No mês de maio de 2026, o país contabilizou um saldo positivo de 72.260 novas vagas, resultado de 2.207.303 admissões contra 2.134.343 desligamentos. Ademais, o salário médio real das pessoas admitidas naquele mês foi de R$ 2.384,10, um valor ligeiramente menor em comparação com abril do mesmo ano, mas superior ao registrado em maio de 2025.

Esta variação salarial indica uma estabilização nos rendimentos dos novos trabalhadores. Contudo, a manutenção de um patamar acima do ano anterior sugere uma melhora na qualidade das contratações em termos remuneratórios. A análise desses dados é crucial para entender as tendências de longo prazo do mercado.

Setores Propulsores da Geração de Emprego

Os dados do Caged revelam que o setor de Serviços liderou a abertura de vagas em maio, adicionando 45.655 postos. Outrossim, a Construção Civil contribuiu com 12.096 novas vagas, seguida pela Agropecuária, que gerou 10.205 empregos. A Indústria e o Comércio também registraram saldos positivos, com 4.974 e 40 vagas, respectivamente, consolidando a diversidade da expansão.

Destaques por Atividade Econômica

No segmento de Serviços, o crescimento foi notável em Saúde Humana e Serviços Sociais, com 14.478 vagas, e Atividades Administrativas e Serviços Complementares, que adicionou 11.413 postos. Além disso, o subsetor de Transporte, Armazenagem e Correio também se destacou, criando 6.227 novas oportunidades em todo o território nacional.
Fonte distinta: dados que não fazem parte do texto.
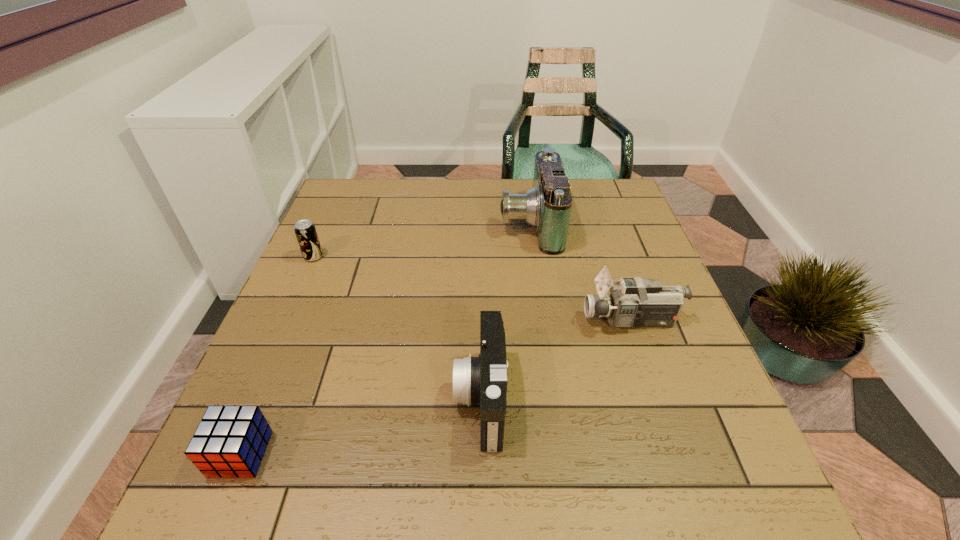
Identify the location of vacant space located on the front-facing side of the tallest object. (453, 223).

At what (x,y) coordinates should I click in order to perform the action: click on vacant area located on the front-facing side of the rightmost camcorder. Please return your answer as a coordinate pair (x, y). Looking at the image, I should click on (449, 320).

This screenshot has height=540, width=960. What are the coordinates of `vacant area located 0.150m on the front-facing side of the rightmost camcorder` in the screenshot? It's located at pos(516,320).

You are a GUI agent. You are given a task and a screenshot of the screen. Output one action in this format:
    pyautogui.click(x=<x>, y=<y>)
    Task: Click on the blank space located on the front-facing side of the rightmost camcorder
    
    Given the screenshot: What is the action you would take?
    pyautogui.click(x=512, y=320)

I want to click on free space located 0.110m on the lens of the third object from left to right, so click(x=396, y=397).

You are a GUI agent. You are given a task and a screenshot of the screen. Output one action in this format:
    pyautogui.click(x=<x>, y=<y>)
    Task: Click on the free region located 0.380m on the lens of the third object from left to right
    The image size is (960, 540).
    Given the screenshot: What is the action you would take?
    pyautogui.click(x=254, y=397)

Where is `free space located 0.070m on the lens of the third object from left to right`? This screenshot has height=540, width=960. free space located 0.070m on the lens of the third object from left to right is located at coordinates (418, 397).

Locate an element on the screen. This screenshot has width=960, height=540. free space located 0.250m on the back of the soda can is located at coordinates (339, 200).

In order to click on vacant space located 0.100m on the right of the shortest object in this screenshot , I will do `click(324, 454)`.

I want to click on object present at the far edge, so click(547, 206).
A Agropecuária evidenciou um forte desempenho nas culturas de café, com um acréscimo de 17.674 vagas, e na produção de Laranja e Cana-de-Açúcar. Por outro lado, a Construção Civil teve um impulso significativo nas obras de infraestrutura, registrando 8.916 novas vagas, o que aponta para investimentos robustos no setor.
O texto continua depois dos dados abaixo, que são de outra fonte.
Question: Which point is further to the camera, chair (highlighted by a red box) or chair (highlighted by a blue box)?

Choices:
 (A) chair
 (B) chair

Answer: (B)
A Indústria, por sua vez, foi impulsionada principalmente pela fabricação de veículos automotores, reboques e carrocerias, que abriu 3.232 postos. Da mesma forma, a fabricação de produtos derivados do petróleo e de biocombustíveis, e de combustível sólido para fabricação de alumínio, como o coque, também contribuiu com a geração de empregos.

No acumulado dos cinco primeiros meses de 2026, algumas atividades exibiram as maiores taxas de empregabilidade. Dentre elas, destacam-se o serviço doméstico, com 12,86%, a administração pública, defesa e seguridade social, com 5,41%, e a construção civil, que apresentou uma taxa de 5,23%, mostrando a força desses segmentos.
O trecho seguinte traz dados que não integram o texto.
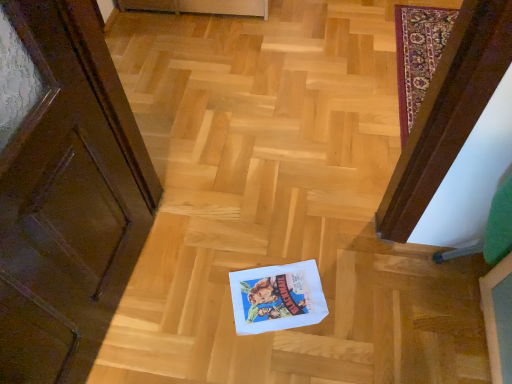
Where is `free space underneath carpeted mat at upper right (from a real-world perspective)`? free space underneath carpeted mat at upper right (from a real-world perspective) is located at coordinates (421, 57).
Variações Regionais no Emprego Formal

Em maio, 22 das 27 unidades da Federação apresentaram aumento no emprego formal. São Paulo liderou com um saldo de 18.224 vagas, seguido pelo Espírito Santo, com 9.532, e Rio de Janeiro, com 9.195 postos. Esses estados demonstram a concentração de atividades econômicas e o dinamismo em suas respectivas regiões.

Entretanto, alguns estados registraram desempenho negativo, como Rio Grande do Sul, com menos 5.657 vagas, Goiás, com queda de 2.742, e Tocantins, com 743 postos a menos. Segundo o ministro Rogério Marinho, este revés está associado à sazonalidade de setores do agronegócio, que influenciam as contratações e desligamentos.

No caso específico do Rio Grande do Sul, a diminuição de postos de trabalho é atribuída pelo MTE não apenas ao final da safra agrícola, mas também à imposição de tarifas pelos Estados Unidos a setores-chave, como o de couro e calçados, impactando diretamente a produção e o nível de emprego na região.

Inclusão de Beneficiários do Bolsa Família no Mercado Formal

O ministro Rogério Marinho enfatizou que os dados do Caged também desmentem a ideia de que programas sociais, como o Bolsa Família, desincentivam a busca por emprego formal. De janeiro a abril, 1.451.616 beneficiários do programa foram contratados, enquanto 1.030.000 foram desligados.

Portanto, o saldo positivo de 421 mil pessoas beneficiárias do Bolsa Família que acessaram o mercado de trabalho formal refuta a premissa de que o auxílio constitui um obstáculo à empregabilidade. Essa informação reforça a importância de políticas de inclusão que permitam a transição para empregos com carteira assinada.